Netflix has released a new Spanish series practically every month of this 2022. The first to arrive was the discreet ‘Fair: the darkest light’, then it was the turn of the ridiculous ‘Once upon a time… but not anymore’, improving the thing in a remarkable way with ‘The heirs of the Earth’.
With ‘Welcome to Eden’ they achieved notable success despite how disappointing it was in artistic terms, while ‘Intimacy’ has also worked very well, being also a miniseries that goes from less to more. Now it’s up to ‘The longest night’, a thriller that explores the assault on a prison to try to take one of the prisoners. For this, prioritizes a vibrant rhythm with which it engages the viewer. Pity that later it is to leave him halfway.
No beating around the bush
And it is that the first important detail that the viewer should know is that we are not facing a closed series. A priori it might seem that it is an intense six-episode miniseries that goes straight to the point, but at the moment of truth we are facing the first season of a series that is not guaranteed to continue. All in all, it seems to be better than most of the Spanish series on the platform.
Of course, ‘The longest night’ never goes off the rails, not even in the first episode, which is the one with the greatest expository load, having to present both the main characters and the situation they are going to have to face. face. Already then a direct approach is noticeable, giving the right information about his characters so that everything reaches the point where chaos begins to unleash. In addition, it has the curiosity of being located in the middle of Christmas Eve, something that helps to give a different energy to the story, although later that is something that it never fully explores.
This results in the touch of mystery never fades, which helps to enhance the threat posed by both the assailants outside and the prisoners inside who decide to mess it up their way. The sensation of a pot about to explode grows thanks to this second point of stress, but it is fair to point out that this is where the series is somewhat more obvious, in part because the dialogues do not end up having the necessary naturalness so that it does not feel so much as a narrative device rather than something that flows within the series itself.
The hits of the vibrant
However, what does not remain is in the most frenetic side of ‘The longest night’, because those responsible seem more interested in turning the series into an adrenaline shot than in anything else. This has two direct consequences. The first is that the threats are carried out. Here they don’t mess around with saying we’re going to kill such and such and then it comes to nothing. It is true that for now it affects characters with little relevance, but it is fair to point out that it feels like something refreshing within this type of proposal.
The second is that the self-imposition of not giving the viewer respite sometimes works against them. And it is already difficult to get something like that in a movie, because there simply comes a point where credibility is blown up, depending on how hooked one is, to more or less overlook it. Without going into details, again they are events inside Baruca, the psychiatric prison in which the action takes place, where that search for primary reactions does not always work well.

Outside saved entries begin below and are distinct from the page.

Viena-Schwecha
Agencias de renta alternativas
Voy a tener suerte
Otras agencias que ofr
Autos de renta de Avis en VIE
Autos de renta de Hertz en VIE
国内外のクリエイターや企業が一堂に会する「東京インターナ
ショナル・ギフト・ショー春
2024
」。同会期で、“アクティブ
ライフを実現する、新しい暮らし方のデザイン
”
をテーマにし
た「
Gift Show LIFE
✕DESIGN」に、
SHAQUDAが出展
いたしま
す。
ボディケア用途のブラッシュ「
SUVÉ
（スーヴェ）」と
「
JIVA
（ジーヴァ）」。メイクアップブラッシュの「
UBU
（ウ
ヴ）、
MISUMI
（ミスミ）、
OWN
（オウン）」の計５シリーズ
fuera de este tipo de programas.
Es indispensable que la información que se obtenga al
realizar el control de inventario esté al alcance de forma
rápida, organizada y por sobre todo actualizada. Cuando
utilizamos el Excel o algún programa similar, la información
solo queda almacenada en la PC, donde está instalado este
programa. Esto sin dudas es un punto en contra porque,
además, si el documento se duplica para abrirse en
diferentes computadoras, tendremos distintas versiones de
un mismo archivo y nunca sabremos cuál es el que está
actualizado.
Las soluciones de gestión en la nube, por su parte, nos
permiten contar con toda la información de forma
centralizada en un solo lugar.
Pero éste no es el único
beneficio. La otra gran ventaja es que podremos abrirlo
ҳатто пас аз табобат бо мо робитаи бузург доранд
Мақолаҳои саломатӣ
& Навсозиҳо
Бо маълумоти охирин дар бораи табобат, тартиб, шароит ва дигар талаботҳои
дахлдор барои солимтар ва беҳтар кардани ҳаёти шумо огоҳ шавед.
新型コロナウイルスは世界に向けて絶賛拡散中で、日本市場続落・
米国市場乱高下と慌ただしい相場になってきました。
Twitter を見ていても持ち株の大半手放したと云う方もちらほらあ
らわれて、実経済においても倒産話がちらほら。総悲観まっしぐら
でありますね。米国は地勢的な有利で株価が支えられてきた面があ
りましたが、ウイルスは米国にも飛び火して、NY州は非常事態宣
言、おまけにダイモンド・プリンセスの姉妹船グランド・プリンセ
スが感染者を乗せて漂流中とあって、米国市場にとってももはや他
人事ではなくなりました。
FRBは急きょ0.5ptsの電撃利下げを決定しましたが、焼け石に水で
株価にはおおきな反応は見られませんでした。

That could be partly because some characters aren’t satisfactorily profiled, which translates to us not caring too much about their actions and sometimes feeling like more of an excuse to add tension than anything else. In return, Louis Callejo Y Jose Luis Garcia-Perez they provide the necessary dose of conviction so that one never gets to detach from the screen. Of Albert Ammann I prefer not to say much, because he has never been an actor to my liking, beyond the fact that at times he seems to be channeling the same interpretive energy that he used in ‘Cell 211’. With less satisfactory results, yes.
All in all, what Netflix has given us for now with ‘The Longest Night’ is an incomplete work, to the point of feeling more like it has been split -at least- into two instead of structuring it into seasons. I will not deny that leaves with curiosity to know how everything is resolved, but also with a certain bad taste in the mouth because this asked to give everything at once. And considering that there are six episodes that we have been able to see, they have a bad excuse for not having done it.
In short
‘The longest night’ is an entertaining thriller that bets on primary reactions instead of giving things too many turns. This leads to a very lively rhythm in which some decisions of the script work better than others, but none remains so much as to kick you out of the story concocted by Xose Morais and Victor Sierra, the same duo behind the estimable ‘Néboa’. Now I just hope they give it closure, because not doing so would be unforgivable. Because leaving you a little in the middle when it comes to the characters can be overlooked, -and that’s where it seems to me that the same thing will continue to happen in that hypothetical second season, even if they give some kind of closure to their arcs- but doing it with the story itself no longer.